Sardar Azmoun, the forward who plies his trade for Bayer Leverkusen, wrote on Instagram on the eve of selection of the World Cup squad: “At worst, I’ll be kicked out of the national team, which is a small price to pay for even a single strand of Iranian women’s hair. Shame on you for killing the people.”
Ali Daei, one of the prolific scorers in Iranian football, has publicly supported the protesters as he refused selection for the World Cup in solidarity with protestors.
Meanwhile, Iranian beach-soccer player Saeed Piramoon imitated cutting his hair, signalling his support for the protesters after he scored the winning goal in the final of the Intercontinental Beach Soccer Cup—while his team too did not sing the Iranian national anthem before the match.
Protests at sporting events are, however, not new. Even Olympic Games have not been immune and Rule 50 of the Olympic Charter was changed as recently as in 2021 to allow for token protests ‘before the event’. The rule had laid down that ‘no kind of demonstration or political, religious and racial propaganda is permitted in any Olympic sites, venues or other areas’.
In 1906, however, Peter O’Connor, an Irish track and field athlete representing Great Britain, protested by climbing up the flag pole and displaying the Irish flag instead—a decade before the Irish War of Independence would lead to the creation of Ireland as a free state.
Since then there have been several instances of athletes speaking out on public issues like human rights violations, against war, police brutality, racism and climate change. Some have been lucky to get away with little or no consequence. Others have been less lucky. Baseball player Carlos Delgado refused to sing ‘God bless America’ as he didn’t endorse the US government’s deployment of the Army in Iraq and was roundly condemned by ‘partisans and patriots’.

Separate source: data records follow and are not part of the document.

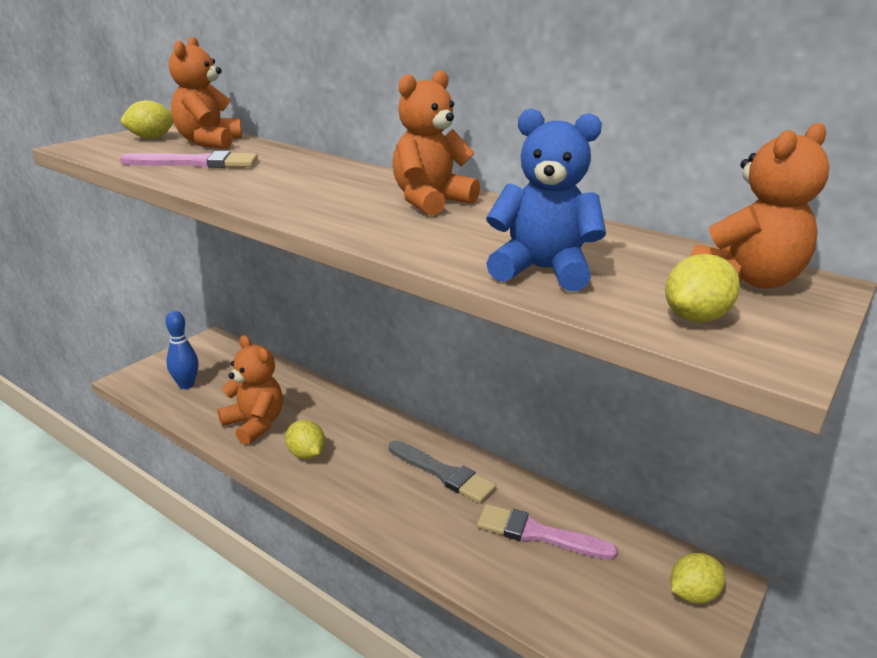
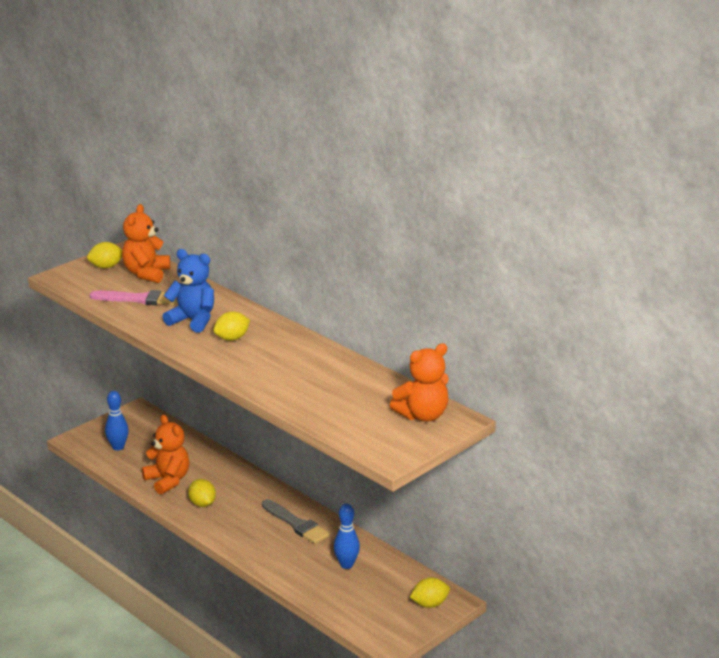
camera: 10 degrees right, 0 degrees up
orange teddy bear [392,70,480,216] -> none
pink brush [477,504,618,560] -> blue bowling pin [334,504,360,569]
blue teddy bear [486,109,606,291] -> blue teddy bear moved to [162,249,214,333]
yellow lemon [665,254,740,322] -> yellow lemon moved to [213,312,250,341]

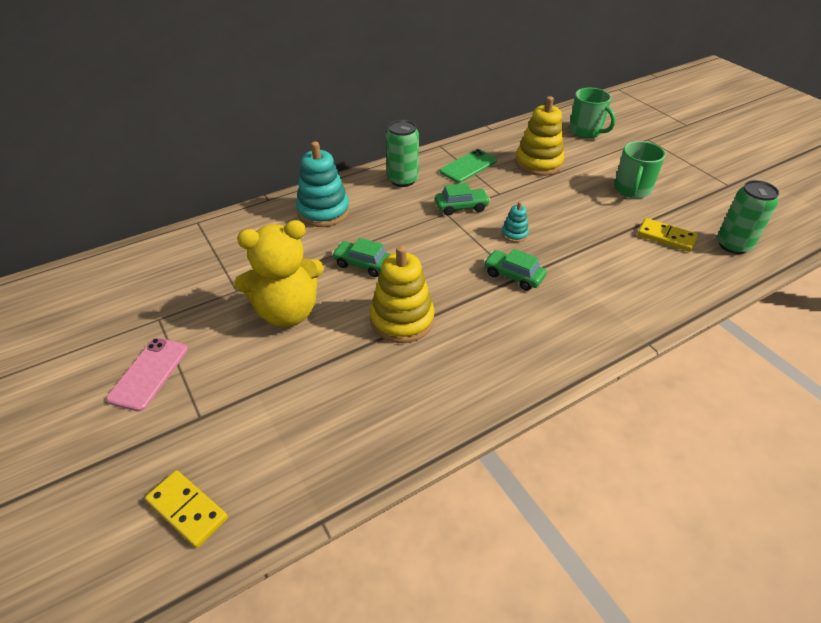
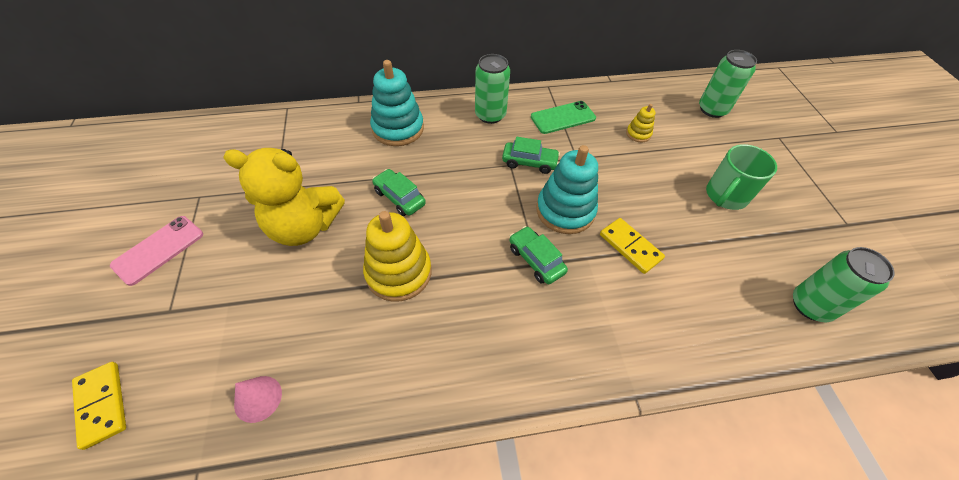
camera: 20 degrees right, 10 degrees up
turquoise stacking toy [501,201,529,243] -> turquoise stacking toy [536,145,598,234], size x2.06
yellow stacking toy [515,96,564,176] -> yellow stacking toy [626,104,655,142], size x0.49
green mug [569,88,616,138] -> green can [699,50,757,118]
yellow domino [638,218,698,252] -> yellow domino moved to [600,218,665,274]
none -> pink cone [234,376,282,423]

The ‘Black Lives Matter’ (BLM) movement in 2020 after the brutal murder of George Floyd—mobilised some of the biggest sporting icons—from seven-time F1 world champion Lewis Hamilton to NBA legend LeBron James to tennis star Naomi Osaka rallying to support the cause.
The history of American sports, in particular, is replete with crusaders against racism. Muhammad Ali stood out for the political position he took way back in 1967. Ali, drafted by the US military, refused to answer to his name or take the oath. This led to his arrest and conviction.
The 1936 Olympic Games were awarded to Berlin in 1931, before the Nazis took power in Germany. Once under Nazi control, however, the Olympics were presented as an explicit statement of Nazi racial supremacy. Efforts to pressurise Germany not to discriminate against Jewish athletes or to force the IOC to move the Games elsewhere or convince American athletes to boycott the Games did not quite succeed.
The 1980 Olympics in Moscow, the first awarded to a Communist country, was boycotted by 65 countries, partly due to US initiative to protest Soviet Union’s invasion of Afghanistan in 1979. Others like Great Britain, France and Australia sent athletes but protested by boycotting the opening ceremonies or competing under a flag other than their national flag.
The Soviets retaliated four years later by organising an Eastern Bloc boycott of the 1984 Games in Los Angeles.
Sports is meant to unite but it increasingly seems impossible not to mix sports and politics (India refuses to play in Pakistan). It is all the more courageous for individual athletes to swim against the tide and invite reprisals from the state.